WHAT YOU ARE ASKED TO DO:
Check each line of the material. Copy those containing "FNMA".

SUPPLIED DATA:

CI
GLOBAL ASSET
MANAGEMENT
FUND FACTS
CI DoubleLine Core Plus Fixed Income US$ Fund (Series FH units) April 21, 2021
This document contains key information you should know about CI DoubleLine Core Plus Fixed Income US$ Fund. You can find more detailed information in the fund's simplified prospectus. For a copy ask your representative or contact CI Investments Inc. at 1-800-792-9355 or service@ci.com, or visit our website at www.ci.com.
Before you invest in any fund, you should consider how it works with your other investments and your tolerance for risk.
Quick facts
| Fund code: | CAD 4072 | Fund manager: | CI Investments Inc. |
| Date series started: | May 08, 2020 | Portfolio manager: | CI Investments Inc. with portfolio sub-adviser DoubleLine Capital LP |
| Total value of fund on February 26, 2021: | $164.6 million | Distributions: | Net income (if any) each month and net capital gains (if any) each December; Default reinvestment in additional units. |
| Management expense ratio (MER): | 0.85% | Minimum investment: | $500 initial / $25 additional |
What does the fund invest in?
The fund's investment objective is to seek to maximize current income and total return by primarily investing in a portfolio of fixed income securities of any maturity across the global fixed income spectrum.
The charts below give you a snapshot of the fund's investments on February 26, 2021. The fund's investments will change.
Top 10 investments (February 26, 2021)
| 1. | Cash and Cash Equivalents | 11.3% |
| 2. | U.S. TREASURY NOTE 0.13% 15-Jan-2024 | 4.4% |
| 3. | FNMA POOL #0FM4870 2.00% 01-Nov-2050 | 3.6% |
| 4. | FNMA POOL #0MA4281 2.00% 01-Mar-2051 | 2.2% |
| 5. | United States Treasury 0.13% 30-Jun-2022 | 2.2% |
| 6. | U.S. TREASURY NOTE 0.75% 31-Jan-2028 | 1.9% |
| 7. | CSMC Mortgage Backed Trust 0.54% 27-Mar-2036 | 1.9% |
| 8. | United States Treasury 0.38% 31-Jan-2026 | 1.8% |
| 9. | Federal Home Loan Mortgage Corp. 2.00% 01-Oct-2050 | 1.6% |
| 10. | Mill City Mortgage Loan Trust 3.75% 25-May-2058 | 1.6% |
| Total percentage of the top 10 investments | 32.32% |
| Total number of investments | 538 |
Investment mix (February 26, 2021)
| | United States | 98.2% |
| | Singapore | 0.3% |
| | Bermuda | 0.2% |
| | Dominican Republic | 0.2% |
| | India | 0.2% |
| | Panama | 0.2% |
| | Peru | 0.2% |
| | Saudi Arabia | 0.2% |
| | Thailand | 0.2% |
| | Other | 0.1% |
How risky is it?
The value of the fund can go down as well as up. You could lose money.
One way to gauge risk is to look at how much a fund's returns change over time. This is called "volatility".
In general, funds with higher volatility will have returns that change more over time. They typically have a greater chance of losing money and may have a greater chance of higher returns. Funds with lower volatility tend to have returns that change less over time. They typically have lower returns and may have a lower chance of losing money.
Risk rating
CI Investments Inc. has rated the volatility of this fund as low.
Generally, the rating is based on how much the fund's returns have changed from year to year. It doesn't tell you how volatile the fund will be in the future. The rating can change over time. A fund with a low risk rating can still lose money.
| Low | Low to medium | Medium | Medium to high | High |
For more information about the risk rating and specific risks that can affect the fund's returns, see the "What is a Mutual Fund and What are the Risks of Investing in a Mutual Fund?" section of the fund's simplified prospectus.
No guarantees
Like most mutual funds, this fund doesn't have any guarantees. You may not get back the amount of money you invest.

ANSWER:
| 3. | FNMA POOL #0FM4870 2.00% 01-Nov-2050 | 3.6% |
| 4. | FNMA POOL #0MA4281 2.00% 01-Mar-2051 | 2.2% |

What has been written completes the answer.